(Beginning of Data for processing)

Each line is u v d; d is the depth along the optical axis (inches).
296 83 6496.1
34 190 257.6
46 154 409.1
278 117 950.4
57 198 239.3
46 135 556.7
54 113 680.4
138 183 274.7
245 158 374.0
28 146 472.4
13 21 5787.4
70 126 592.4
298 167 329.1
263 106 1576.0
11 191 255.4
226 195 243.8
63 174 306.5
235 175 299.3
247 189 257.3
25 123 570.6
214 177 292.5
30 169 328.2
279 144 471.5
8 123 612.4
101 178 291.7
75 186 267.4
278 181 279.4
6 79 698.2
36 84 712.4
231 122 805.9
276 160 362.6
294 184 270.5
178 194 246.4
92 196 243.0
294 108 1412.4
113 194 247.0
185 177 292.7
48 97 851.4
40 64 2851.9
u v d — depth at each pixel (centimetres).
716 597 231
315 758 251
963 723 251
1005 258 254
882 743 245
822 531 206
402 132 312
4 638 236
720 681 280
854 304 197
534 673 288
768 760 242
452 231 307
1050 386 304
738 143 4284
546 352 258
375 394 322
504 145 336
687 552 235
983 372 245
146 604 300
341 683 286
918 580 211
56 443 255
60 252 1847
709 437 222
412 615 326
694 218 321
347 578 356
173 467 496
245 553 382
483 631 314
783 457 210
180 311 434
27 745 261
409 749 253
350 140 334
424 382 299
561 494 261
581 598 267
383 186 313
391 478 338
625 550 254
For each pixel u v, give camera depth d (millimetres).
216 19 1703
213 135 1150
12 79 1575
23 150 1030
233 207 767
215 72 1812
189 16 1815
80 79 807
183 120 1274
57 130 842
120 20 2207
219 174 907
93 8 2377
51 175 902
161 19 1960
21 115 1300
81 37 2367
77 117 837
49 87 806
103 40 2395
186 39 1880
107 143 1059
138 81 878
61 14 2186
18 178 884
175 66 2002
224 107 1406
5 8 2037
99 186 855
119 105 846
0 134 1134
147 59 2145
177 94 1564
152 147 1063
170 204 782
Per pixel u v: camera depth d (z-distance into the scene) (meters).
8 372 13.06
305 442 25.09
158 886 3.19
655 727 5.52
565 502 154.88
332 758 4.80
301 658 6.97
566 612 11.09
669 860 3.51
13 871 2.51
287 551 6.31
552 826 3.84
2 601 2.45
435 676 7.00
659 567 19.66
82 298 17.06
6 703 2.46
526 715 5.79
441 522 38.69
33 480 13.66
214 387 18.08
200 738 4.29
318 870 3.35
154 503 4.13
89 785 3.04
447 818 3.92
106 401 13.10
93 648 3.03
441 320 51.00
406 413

(End of Data for processing)

» **Exercise**: Every line from the one that has "566 612 11.09" down to the last line above must be written out exactly, with both ends included and nothing else.

» **Your solution**:
566 612 11.09
669 860 3.51
13 871 2.51
287 551 6.31
552 826 3.84
2 601 2.45
435 676 7.00
659 567 19.66
82 298 17.06
6 703 2.46
526 715 5.79
441 522 38.69
33 480 13.66
214 387 18.08
200 738 4.29
318 870 3.35
154 503 4.13
89 785 3.04
447 818 3.92
106 401 13.10
93 648 3.03
441 320 51.00
406 413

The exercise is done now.